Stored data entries
-=-=-=-=-
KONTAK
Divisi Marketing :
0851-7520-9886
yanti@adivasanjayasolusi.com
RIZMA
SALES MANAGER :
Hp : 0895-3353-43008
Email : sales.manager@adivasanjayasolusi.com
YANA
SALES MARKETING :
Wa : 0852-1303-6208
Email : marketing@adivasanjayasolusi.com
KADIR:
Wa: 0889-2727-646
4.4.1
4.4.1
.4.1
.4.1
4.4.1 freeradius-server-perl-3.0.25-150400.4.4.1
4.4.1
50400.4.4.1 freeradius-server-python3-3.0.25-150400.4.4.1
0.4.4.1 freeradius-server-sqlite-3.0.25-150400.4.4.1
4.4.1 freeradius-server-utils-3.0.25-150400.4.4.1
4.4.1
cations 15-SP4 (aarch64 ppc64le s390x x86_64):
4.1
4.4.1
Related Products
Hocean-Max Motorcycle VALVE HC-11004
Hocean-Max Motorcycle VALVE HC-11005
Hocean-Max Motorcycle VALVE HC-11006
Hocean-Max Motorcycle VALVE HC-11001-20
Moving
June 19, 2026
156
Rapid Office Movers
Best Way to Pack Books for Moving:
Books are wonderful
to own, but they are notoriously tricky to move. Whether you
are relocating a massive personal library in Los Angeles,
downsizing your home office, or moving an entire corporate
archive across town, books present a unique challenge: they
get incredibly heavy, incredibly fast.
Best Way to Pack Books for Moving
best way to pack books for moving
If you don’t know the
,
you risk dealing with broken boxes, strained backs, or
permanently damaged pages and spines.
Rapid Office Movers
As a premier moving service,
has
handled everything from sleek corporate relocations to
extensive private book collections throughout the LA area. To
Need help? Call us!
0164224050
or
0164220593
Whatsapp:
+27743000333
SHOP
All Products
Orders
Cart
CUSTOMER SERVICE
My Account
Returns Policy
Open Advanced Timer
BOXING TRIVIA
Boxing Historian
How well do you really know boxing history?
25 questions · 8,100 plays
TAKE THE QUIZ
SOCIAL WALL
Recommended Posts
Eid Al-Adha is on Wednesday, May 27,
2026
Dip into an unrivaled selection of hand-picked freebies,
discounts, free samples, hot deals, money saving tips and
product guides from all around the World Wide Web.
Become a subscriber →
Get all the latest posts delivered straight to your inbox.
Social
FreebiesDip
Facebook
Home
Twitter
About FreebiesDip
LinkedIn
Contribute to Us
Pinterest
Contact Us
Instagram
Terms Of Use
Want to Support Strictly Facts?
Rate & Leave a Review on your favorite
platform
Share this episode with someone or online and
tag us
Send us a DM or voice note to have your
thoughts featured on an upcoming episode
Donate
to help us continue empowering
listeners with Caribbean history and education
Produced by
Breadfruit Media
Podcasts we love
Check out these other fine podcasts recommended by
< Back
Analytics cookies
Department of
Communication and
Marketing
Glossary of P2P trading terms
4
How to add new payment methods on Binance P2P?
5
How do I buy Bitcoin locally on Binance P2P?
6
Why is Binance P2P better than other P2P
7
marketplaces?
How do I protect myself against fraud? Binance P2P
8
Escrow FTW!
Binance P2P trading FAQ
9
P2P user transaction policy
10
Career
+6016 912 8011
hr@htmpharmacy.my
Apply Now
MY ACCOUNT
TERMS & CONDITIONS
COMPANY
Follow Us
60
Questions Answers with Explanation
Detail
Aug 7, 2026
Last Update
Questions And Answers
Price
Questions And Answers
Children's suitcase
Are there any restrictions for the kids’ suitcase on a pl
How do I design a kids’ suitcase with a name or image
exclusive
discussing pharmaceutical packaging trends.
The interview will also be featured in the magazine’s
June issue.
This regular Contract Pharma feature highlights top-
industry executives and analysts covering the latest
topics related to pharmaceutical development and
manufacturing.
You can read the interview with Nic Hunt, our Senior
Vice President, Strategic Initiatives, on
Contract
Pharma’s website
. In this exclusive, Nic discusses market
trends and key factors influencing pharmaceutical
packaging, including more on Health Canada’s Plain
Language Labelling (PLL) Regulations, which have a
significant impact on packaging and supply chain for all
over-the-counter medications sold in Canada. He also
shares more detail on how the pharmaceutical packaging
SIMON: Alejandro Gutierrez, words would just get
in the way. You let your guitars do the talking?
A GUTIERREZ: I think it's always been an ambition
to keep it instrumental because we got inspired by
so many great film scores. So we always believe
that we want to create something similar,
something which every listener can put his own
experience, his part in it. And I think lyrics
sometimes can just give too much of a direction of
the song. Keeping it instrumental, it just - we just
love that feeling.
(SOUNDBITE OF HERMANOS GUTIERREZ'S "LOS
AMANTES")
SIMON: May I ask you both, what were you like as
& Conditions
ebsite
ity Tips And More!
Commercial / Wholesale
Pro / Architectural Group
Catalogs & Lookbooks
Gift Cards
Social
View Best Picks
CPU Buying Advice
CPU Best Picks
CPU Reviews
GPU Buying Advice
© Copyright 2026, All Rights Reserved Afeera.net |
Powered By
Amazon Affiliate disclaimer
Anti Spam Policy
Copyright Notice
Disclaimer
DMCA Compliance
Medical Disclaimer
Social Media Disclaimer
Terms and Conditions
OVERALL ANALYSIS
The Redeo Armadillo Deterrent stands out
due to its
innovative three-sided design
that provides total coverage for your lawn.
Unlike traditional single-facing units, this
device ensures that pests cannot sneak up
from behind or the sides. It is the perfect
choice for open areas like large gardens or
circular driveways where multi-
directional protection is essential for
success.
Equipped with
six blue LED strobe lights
-=-=-=-=-
Activity – List each line of the listing that contains the string "always", copying those lines in full. Matching is case-sensitive.

Solution –
A GUTIERREZ: I think it's always been an ambition
so many great film scores. So we always believe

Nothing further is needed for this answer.